(Work order):
In the records below, find the line containing "right knee: (89, 217)" and the line containing "left hip: (17, 77)"; please repeat exactly the lines from one to the other, both included, and nothing more.

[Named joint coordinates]
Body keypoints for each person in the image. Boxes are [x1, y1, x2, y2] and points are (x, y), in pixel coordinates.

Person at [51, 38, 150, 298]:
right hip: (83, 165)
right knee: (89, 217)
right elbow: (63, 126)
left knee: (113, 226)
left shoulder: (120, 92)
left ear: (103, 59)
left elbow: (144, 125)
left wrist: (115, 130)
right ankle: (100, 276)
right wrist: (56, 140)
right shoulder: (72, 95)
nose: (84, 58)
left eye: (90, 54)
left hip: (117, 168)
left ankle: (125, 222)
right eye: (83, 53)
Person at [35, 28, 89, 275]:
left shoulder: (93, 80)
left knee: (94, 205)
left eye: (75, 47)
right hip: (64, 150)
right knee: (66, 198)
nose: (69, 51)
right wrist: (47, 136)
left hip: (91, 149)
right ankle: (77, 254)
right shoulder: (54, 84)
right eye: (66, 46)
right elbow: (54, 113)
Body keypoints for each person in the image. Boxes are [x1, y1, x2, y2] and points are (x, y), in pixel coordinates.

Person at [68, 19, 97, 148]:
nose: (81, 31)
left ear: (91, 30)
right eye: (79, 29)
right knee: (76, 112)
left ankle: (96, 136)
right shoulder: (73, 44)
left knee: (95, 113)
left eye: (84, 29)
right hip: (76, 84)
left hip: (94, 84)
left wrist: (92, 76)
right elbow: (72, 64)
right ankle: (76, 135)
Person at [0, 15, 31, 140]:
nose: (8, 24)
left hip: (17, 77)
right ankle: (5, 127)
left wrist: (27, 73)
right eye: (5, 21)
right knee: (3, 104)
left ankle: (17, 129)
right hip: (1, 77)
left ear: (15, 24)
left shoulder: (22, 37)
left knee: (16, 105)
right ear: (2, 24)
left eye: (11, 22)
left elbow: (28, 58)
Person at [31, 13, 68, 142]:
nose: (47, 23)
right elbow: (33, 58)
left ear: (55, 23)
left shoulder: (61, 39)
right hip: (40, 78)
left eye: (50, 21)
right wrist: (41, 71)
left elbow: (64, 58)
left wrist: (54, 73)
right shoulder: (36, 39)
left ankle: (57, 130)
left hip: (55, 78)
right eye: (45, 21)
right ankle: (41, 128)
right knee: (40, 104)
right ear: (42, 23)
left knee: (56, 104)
==
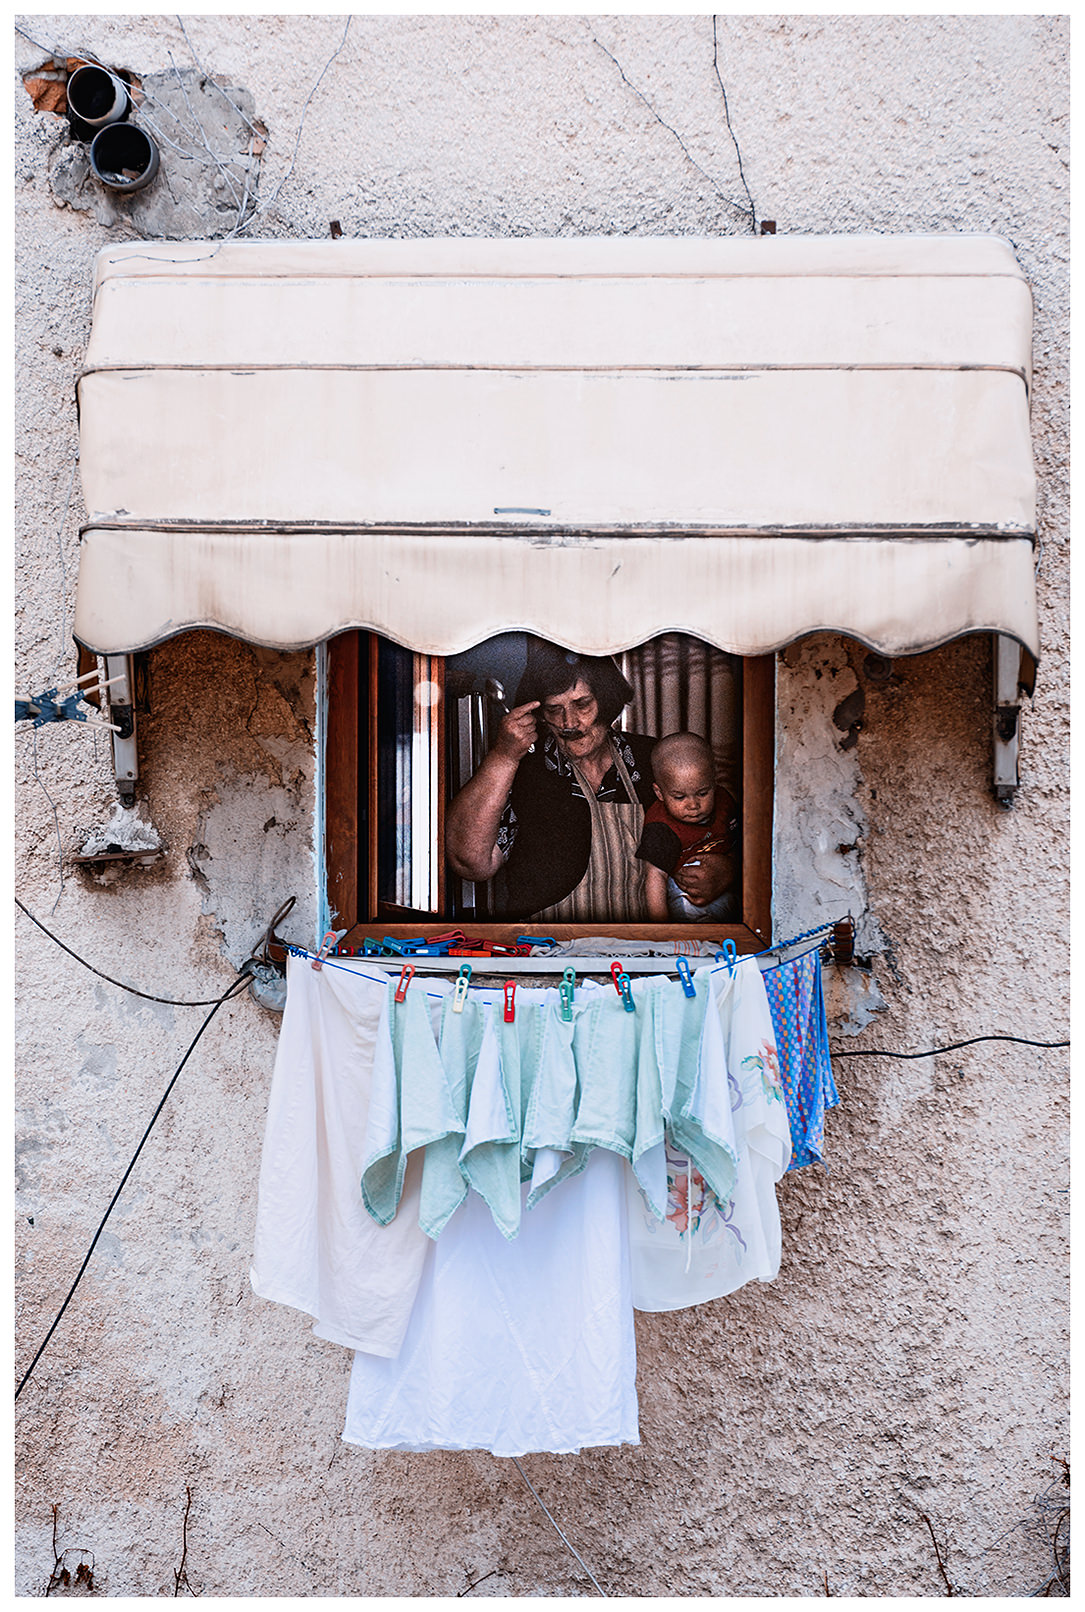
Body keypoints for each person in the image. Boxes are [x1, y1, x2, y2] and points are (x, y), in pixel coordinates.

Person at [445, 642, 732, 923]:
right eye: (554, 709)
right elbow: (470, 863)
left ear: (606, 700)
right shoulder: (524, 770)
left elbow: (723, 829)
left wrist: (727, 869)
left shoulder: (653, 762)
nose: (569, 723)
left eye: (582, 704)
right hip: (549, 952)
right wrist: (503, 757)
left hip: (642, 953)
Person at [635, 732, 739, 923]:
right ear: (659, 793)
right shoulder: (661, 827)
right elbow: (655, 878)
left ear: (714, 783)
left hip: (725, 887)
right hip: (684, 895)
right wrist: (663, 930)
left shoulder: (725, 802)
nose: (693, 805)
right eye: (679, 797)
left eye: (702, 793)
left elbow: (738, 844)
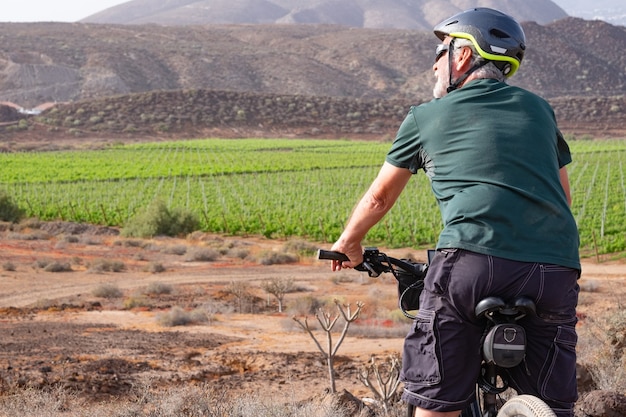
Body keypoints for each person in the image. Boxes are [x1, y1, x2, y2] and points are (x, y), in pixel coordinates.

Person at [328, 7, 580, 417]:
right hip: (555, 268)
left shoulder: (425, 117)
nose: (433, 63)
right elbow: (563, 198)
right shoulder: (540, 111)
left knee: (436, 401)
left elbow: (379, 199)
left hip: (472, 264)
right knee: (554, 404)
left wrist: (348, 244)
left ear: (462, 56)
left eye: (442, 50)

(Completed task):
right knee: (89, 217)
right elbow: (63, 126)
left knee: (113, 226)
left shoulder: (120, 92)
left ear: (103, 59)
left elbow: (144, 125)
left wrist: (115, 130)
right ankle: (100, 276)
right wrist: (56, 140)
right shoulder: (72, 95)
nose: (84, 58)
left eye: (90, 54)
left hip: (117, 168)
left ankle: (125, 222)
right eye: (83, 53)
Person at [35, 28, 89, 275]:
left shoulder: (93, 80)
left knee: (94, 205)
left eye: (75, 47)
right hip: (64, 150)
right knee: (66, 198)
nose: (69, 51)
right wrist: (47, 136)
left hip: (91, 149)
right ankle: (77, 254)
right shoulder: (54, 84)
right eye: (66, 46)
right elbow: (54, 113)
Body keypoints for each person in the image. Boxes are [x1, y1, x2, y2] and points are (x, y), in pixel coordinates.

Person at [68, 19, 97, 148]:
nose: (81, 31)
left ear: (91, 30)
right eye: (79, 29)
right knee: (76, 112)
left ankle: (96, 136)
right shoulder: (73, 44)
left knee: (95, 113)
left eye: (84, 29)
right hip: (76, 84)
left hip: (94, 84)
left wrist: (92, 76)
right elbow: (72, 64)
right ankle: (76, 135)
Person at [0, 15, 31, 140]:
nose: (8, 24)
left hip: (17, 77)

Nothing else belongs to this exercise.